● **VORLIEGENDER TEXT**
━━━━━━━━━━

Abstract
Die Vermittlung guter Sprachkompetenzen im geschriebenen Standarddeutsch obliegt der schulischen Ausbildung. Lehrkräfte sind dabei angehalten, falschen oder unangemessenen Sprachgebrauch zu korrigieren und auf einen korrekten bzw. angemessenen Sprachgebrauch zu achten. Allerdings ist die Grenze zwischen falschem und unangemessenem Sprachgebrauch nicht immer einfach zu ziehen, was dazu führen kann, dass beispielsweise sprachliche Neuerungen als falsch betrachtet werden, ohne dem Phänomen des Sprachwandels gerecht zu werden.

━━━━━━━━━━

● **WAS ZU TUN IST**
Führen Sie den Abstract über falschen und unangemessenen Sprachgebrauch im Schulunterricht im Anschluss an seinen letzten Satz weiter. Das Material wird hierfür nicht benötigt.

● **BEIGEFÜGTES MATERIAL**
━━━━━━━━━━

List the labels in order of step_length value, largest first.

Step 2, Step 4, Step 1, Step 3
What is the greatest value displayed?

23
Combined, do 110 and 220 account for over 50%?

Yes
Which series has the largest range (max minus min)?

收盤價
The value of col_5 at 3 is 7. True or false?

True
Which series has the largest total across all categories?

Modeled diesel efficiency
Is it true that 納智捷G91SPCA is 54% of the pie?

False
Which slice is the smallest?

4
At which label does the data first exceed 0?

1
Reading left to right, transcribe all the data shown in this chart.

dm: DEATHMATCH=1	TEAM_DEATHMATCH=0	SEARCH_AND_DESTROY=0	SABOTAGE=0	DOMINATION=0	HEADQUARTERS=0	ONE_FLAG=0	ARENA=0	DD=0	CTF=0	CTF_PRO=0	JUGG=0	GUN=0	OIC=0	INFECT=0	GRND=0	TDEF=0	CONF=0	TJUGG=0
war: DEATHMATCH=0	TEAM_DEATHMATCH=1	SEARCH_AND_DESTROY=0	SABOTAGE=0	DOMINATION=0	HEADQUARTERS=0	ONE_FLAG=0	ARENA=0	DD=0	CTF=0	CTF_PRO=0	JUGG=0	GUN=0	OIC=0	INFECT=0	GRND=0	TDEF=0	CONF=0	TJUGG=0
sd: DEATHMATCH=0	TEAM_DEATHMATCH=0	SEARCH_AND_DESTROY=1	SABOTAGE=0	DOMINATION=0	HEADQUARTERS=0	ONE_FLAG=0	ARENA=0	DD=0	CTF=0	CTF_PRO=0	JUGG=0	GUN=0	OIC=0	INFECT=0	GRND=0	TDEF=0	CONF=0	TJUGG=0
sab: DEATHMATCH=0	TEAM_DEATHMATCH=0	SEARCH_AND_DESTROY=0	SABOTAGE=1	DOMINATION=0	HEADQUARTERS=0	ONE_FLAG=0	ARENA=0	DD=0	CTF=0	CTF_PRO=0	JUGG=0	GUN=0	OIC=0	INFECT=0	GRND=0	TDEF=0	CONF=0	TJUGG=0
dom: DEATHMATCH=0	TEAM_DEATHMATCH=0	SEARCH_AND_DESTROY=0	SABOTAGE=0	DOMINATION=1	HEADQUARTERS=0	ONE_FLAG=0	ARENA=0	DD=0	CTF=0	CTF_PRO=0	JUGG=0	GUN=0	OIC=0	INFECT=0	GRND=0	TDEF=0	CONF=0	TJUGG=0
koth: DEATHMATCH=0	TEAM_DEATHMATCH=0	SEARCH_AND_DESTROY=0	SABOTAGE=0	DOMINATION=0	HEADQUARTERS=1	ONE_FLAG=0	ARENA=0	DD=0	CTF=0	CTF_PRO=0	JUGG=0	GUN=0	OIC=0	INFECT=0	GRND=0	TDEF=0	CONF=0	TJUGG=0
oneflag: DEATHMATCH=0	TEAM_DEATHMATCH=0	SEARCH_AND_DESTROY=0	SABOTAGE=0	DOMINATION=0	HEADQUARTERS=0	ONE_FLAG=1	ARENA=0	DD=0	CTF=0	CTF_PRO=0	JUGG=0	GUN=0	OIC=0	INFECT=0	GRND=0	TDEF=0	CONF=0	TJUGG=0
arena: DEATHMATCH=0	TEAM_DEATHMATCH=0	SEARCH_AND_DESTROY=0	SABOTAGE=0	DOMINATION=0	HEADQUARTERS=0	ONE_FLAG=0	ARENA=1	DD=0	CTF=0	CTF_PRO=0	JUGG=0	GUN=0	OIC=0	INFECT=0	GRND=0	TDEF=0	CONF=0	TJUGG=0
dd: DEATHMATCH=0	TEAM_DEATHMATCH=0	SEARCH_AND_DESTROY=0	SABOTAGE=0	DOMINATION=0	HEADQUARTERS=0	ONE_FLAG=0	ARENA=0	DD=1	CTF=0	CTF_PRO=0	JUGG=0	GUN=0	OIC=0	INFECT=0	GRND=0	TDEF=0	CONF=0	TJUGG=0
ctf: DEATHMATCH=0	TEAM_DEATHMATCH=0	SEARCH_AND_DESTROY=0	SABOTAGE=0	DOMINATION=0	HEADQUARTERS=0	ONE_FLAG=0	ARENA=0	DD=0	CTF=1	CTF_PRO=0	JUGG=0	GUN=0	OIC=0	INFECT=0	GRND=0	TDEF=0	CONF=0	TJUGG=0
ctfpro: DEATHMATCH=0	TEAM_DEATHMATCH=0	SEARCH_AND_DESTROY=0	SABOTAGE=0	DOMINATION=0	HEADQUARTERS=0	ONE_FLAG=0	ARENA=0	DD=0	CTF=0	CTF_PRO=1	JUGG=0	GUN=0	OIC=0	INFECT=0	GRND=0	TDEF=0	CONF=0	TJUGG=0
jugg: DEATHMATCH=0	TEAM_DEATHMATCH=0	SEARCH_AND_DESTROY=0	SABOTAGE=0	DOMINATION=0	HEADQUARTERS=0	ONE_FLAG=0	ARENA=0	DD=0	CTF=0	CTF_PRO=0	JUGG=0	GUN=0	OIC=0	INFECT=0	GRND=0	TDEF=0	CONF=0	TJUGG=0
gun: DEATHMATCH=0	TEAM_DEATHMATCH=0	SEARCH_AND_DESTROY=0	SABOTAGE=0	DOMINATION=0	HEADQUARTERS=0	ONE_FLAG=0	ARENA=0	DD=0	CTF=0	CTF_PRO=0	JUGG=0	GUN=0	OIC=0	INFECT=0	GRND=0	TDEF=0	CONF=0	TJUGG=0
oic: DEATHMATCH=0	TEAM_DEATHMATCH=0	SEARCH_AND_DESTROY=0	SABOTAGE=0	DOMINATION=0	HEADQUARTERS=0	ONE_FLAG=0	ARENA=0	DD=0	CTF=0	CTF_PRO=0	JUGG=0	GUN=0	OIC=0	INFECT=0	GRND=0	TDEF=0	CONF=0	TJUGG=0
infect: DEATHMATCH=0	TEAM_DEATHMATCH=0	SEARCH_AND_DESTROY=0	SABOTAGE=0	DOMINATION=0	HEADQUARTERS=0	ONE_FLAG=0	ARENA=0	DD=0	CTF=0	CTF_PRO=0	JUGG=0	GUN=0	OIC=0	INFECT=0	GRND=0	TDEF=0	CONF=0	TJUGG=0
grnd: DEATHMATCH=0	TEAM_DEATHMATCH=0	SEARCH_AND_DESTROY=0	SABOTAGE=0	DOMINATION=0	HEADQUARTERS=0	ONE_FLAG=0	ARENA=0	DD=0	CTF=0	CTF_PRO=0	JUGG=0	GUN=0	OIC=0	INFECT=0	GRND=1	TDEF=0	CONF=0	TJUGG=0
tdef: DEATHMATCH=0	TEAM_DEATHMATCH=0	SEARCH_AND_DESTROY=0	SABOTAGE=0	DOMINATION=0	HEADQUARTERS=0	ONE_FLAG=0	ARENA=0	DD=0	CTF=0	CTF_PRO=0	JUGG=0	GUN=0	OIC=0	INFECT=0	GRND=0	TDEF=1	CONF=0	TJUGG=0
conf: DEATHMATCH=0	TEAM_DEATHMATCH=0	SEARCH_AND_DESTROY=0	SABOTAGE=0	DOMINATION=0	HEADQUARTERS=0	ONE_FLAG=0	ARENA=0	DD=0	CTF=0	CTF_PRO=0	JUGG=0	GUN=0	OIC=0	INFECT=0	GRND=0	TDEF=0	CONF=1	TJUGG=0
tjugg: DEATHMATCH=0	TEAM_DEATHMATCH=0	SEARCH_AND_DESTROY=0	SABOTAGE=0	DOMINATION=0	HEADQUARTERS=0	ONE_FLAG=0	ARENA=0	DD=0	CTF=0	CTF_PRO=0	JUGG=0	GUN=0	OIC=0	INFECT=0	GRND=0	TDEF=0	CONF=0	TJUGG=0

━━━━━━━━━━

● **LÖSUNG DER AUFGABE**
Dieser Beitrag möchte anhand authentischer Sprachbeispielen aus Schülertexten aus der Oberstufe für eine bewusste Unterscheidung von Sprachsystemfehlern und Normverstößen im Deutschunterricht plädieren. Dazu wurden grammatische Fehler aus dem Schülertexte-Korpus KoKo analysiert und nach System- und Normfehler unterschieden. Eine solche Unterscheidung kann Sprachwandelphänomenen und regionalsprachlicher Variation gerecht werden und über die Auseinandersetzung damit im Deutschunterricht das Bewusstsein für sprachliche Variation bei SchülerInnen fördern.